|Name:||Glenn John Liebhardt||Position:||Starting Pitcher|
|Best Season (1907)||18||14||0.563||2.06||38||34||27||4||280.1||254||100||64||1||85||110||1.21||3.5||.232|
If there was ever a flash in the pan for the Indians, it was Glenn Liebhardt. In the age of the starting pitcher, early in the dead ball era, Liebhardt was even better than the best for a very short time. In 1906, the Indians only used eight pitchers all year with all but one keeping an ERA under 3.00. Liebhardt only started two games in that, his rookie season, but he won both and had the lowest ERA, BAA and WHIP for that short period, giving just a hint of his amazing future.
In 1907, Liebhardt had one of the greatest single seasons in Indians history, throwing 280 innings in 34 starts with 27 complete games. He won 18 of those games as the Indians second best starter behind Addie Joss. The starting staff stuck together and in 1908 may have become the greatest pitching staff in Indians history. Three of five starters held ERAs under 1.80 (all in the top ten single season records) with Joss setting the team record of 1.16. Liebhardt as actually one of the worst pitchers of the group, posting a 2.20 ERA in 262 innings. This was the first great season in Indians history with the team winning 90 games (.584 W%) and allowing just 2.92 runs per game, the only time in Cleveland history that the team allowed less than three. With no play-offs, the Naps finished in second behind Ty Cobb's Detroit Tigers by one loss (they tied three times as well), keeping them from their first shot at a World Series title.

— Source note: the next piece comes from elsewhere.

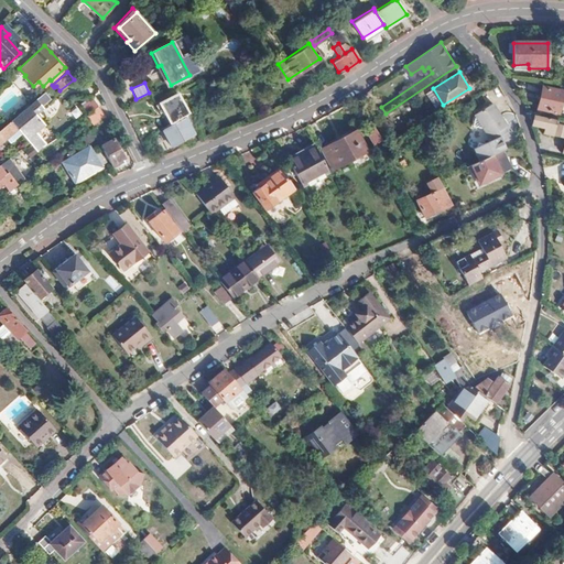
[(50,87),(44,91),(51,99),(53,102),(58,98),(50,87)]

1909 was Liebhardt's final season with the Naps and in professional baseball. He lost his starting role to the greatest pitcher in baseball history, Cy Young, and was used as a reliever in eight of 12 games played. He still had an ERA under 3.00, but walked more than he struck out and moved out of favor with the team. In mid-season 1909 he was traded to the American Association's Columbus team and then bounced around in other Independent leagues until 1914. Unlike many players from the early Cleveland teams, Liebhardt lived a long life after baseball, especially considering that he was out of the MLB by the age of 26, dying at the age of 73 in Cleveland in 1956.